Изобретение относится к молекулярной генетике. Описан способ определения полиморфизма генов, ассоциированных с летальным рецессивным генетическим дефектом крупного рогатого скота. Конкретно гена аполипротеина В (АРОВ), ассоциированного с гаплотипом HCD. Определяют полиморфизм гена АРОВ, ассоциированного с гаплотипом HCD, с помощью специфичного однопробирочного метода полимеразной цепной реакции. При этом продукты амплификации аллелей А и N различаются по длине - фрагмент длиной 215 п.о. соответствует аллелю А, фрагмент длиной 327 п.о. соответствует аллелю N, а идентификация генотипов животных осуществляется по результатам электрофореза продуктов ПЦР в агарозном геле. Способ может быть использован в генетике сельскохозяйственных животных для выявления полиморфизма в гене АРОВ крупного рогатого скота, ассоциированного с гаплотипом фертильности HCD, с целью последующего использования полученных результатов в разведении и селекции крупного рогатого скота. 1 ил., 1 пр.

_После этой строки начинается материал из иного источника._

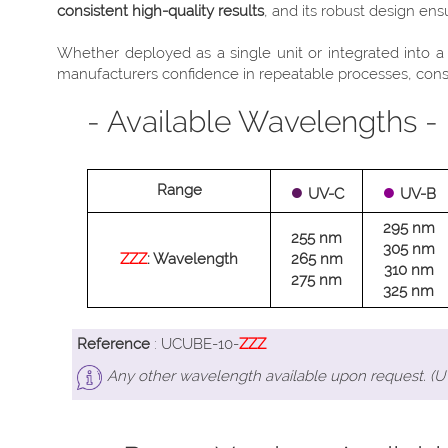
consistent high-quality results
, and its robust design en
Whether deployed as a single unit or integrated into 
manufacturers confidence in repeatable processes, consis
- Available Wavelengths -
●
●
Range
UV-C
UV-B
295 nm
255 nm
305 nm
ZZZ
: Wavelength
265 nm
310 nm
275 nm
325 nm
Reference
: UCUBE-10-
ZZZ
Any other wavelength available upon request. (UV-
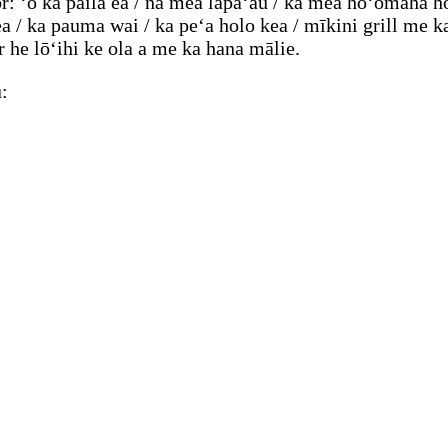
: ʻo ka paila ea / nā mea lapaʻau / ka mea hoʻomaha h
/ ka pauma wai / ka peʻa holo kea / mīkini grill me ka
 he lōʻihi ke ola a me ka hana mālie.
:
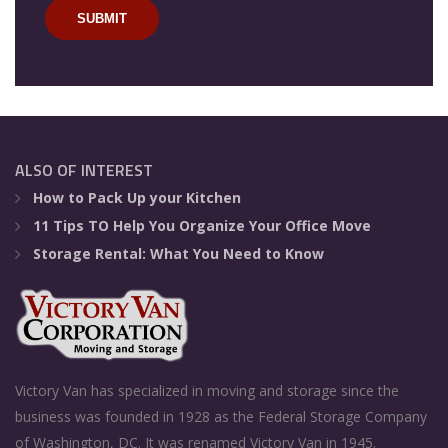
ALSO OF INTEREST
How to Pack Up your Kitchen
11 Tips TO Help You Organize Your Office Move
Storage Rental: What You Need to Know
Victory Van has specialized in moving and storage since the
business was founded in 1928 as the Federal Storage Company
of Washington, DC. It was renamed Victory Van in 1945.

Способ диагностики полиморфизма АРОВ, обуславливающего летальный генетический дефект голштинского скота HCD - дефицит холестерина, включающий однопробирочную амплификацию (ПЦР) фрагментов гена АРОВ и отличающийся тем, что продукты амплификации «здорового» аллеля N длиной 327 п. о. и «мутантного» аллеля А длиной 215 п. о. в позиции после позиции 77958994 на ВТА 11, расположенной между нуклеотидами 24 и 25 экзона 5 гена АРОВ, различаются по длине, а идентификация полиморфизма АРОВ у животных осуществляется по результатам электрофореза продуктов ПЦР в агарозном геле.